USMNT coach Gregg Berhalter: “The guys feel good right now.”
The film sessions entail the usual elements of scouting — United States men’s national team coach Gregg Berhalter and his staff diagnosing the ills, highlighting the productive moments and analyzing the more complex parts of a game. But given he is only six months on the job, Berhalter has added a component to the exercise.
In the process to implement his own playing style at the national team level, Berhalter, the former Columbus Crew boss, emphasizes particular elements within every match. And then he counts the team’s success rate.
“When we analyze the game, we’re looking to see if we can repeat concepts we’ve been teaching over and over again,” Berhalter said. “We’re always measuring to see how we’re stacking up to what we should be doing.”
A recent example: U.S. coaches stressed the ability to run behind an opponent’s back line and create subsequent opportunities from it. So as they watched film, they counted exactly how many times the players followed through.
These are the measurements of growth. Of adjustment. And in some cases, of practicing patience.
Yes, even in the team’s biggest tournament of 2019. The Americans face Panama at 8 p.m. Wednesday at Children’s Mercy Park to close out group play in the CONCACAF Gold Cup. They’re unbeaten in their initial two games.
But in the early stages of a new tenure, it’s about more than the victories and defeats. There’s already an eye toward qualifying for the 2022 World Cup after a historic whiff in 2018. That means using matches — even tournament games such as this one — to forward the long-term model.
“We want to keep developing this group. We see it as a good step for this group to keep progressing to play in a tournament format and have to go through the rigors of a tournament format,” Berhalter said. “But we still want to progress our style of play. I think in both games so far, we were able to emphasize the way we want to play and (were) able to execute it as well.”
The best proof of the long-term factor arrived in the roster selections. The U.S. called in some of the usual veterans, but there’s a mixture of younger players whose futures are being evaluated. How do they fit in? Could they be a factor in World Cup qualifying? How about the World Cup itself?
There are teams in this region and others who have gone full-bore with prioritizing winning, and rightfully so in valued tournaments. The U.S., on the other hand, is still in the development stage as it lands in Kansas City this week for the first time in three years.

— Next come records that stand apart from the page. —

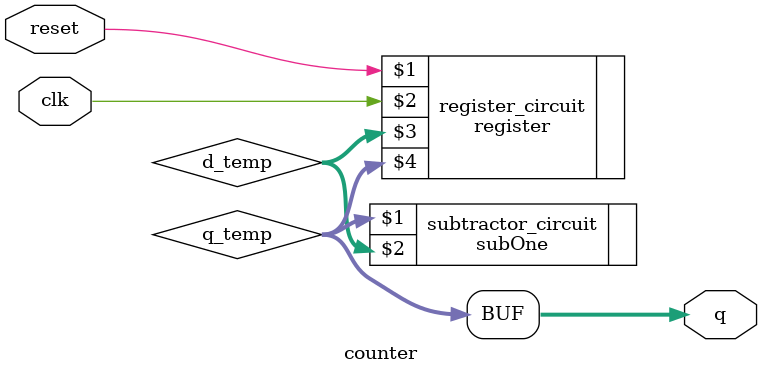
<source format=v>
module counter (
    input wire reset,
    input wire clk,
    output wire [3:0] q
);

wire [3:0] d_temp, q_temp;

register register_circuit (reset, clk, d_temp, q_temp);

subOne subtractor_circuit (q_temp, d_temp);

assign q = q_temp;

endmodule
</source>
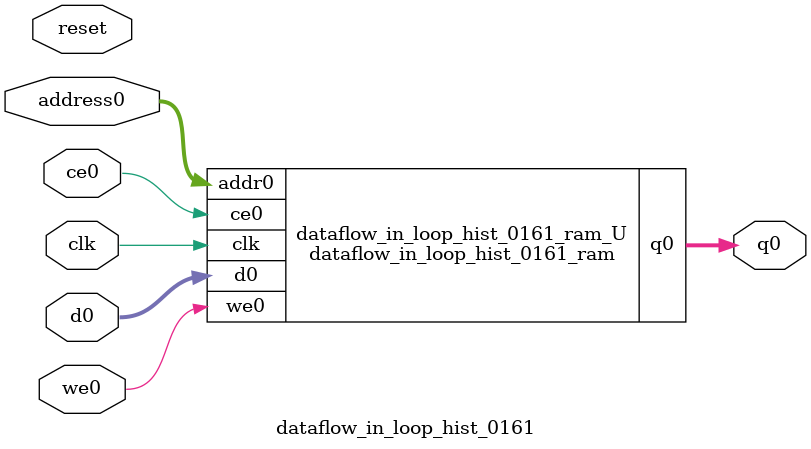
<source format=v>

`timescale 1 ns / 1 ps
module dataflow_in_loop_hist_0161_ram (addr0, ce0, d0, we0, q0,  clk);

parameter DWIDTH = 16;
parameter AWIDTH = 2;
parameter MEM_SIZE = 4;

input[AWIDTH-1:0] addr0;
input ce0;
input[DWIDTH-1:0] d0;
input we0;
output reg[DWIDTH-1:0] q0;
input clk;

(* ram_style = "distributed" *)reg [DWIDTH-1:0] ram[0:MEM_SIZE-1];




always @(posedge clk)  
begin 
    if (ce0) 
    begin
        if (we0) 
        begin 
            ram[addr0] <= d0; 
            q0 <= d0;
        end 
        else 
            q0 <= ram[addr0];
    end
end


endmodule


`timescale 1 ns / 1 ps
module dataflow_in_loop_hist_0161(
    reset,
    clk,
    address0,
    ce0,
    we0,
    d0,
    q0);

parameter DataWidth = 32'd16;
parameter AddressRange = 32'd4;
parameter AddressWidth = 32'd2;
input reset;
input clk;
input[AddressWidth - 1:0] address0;
input ce0;
input we0;
input[DataWidth - 1:0] d0;
output[DataWidth - 1:0] q0;



dataflow_in_loop_hist_0161_ram dataflow_in_loop_hist_0161_ram_U(
    .clk( clk ),
    .addr0( address0 ),
    .ce0( ce0 ),
    .d0( d0 ),
    .we0( we0 ),
    .q0( q0 ));

endmodule


</source>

“We thought it was very important to give young guys tournament experience as we develop toward 2022,” Berhalter said. “We chose to go with guys that we can develop for the future.”
There seems to be some momentum building in the back, for example. The center-back paring of Walker Zimmerman and Aaron Long have produced four of the team’s five shutouts this year.
While recognizing there will be growing pains of the development, you want to see the fruits of the labor — beyond a sheet of paper full of tally marks.
“We like what we have going so far,” Zimmerman said, adding, “Our goal is to win the group. We aren’t just satisfied advancing through. We set a goal beforehand to win the group. That’s certainly going to be on our mind.”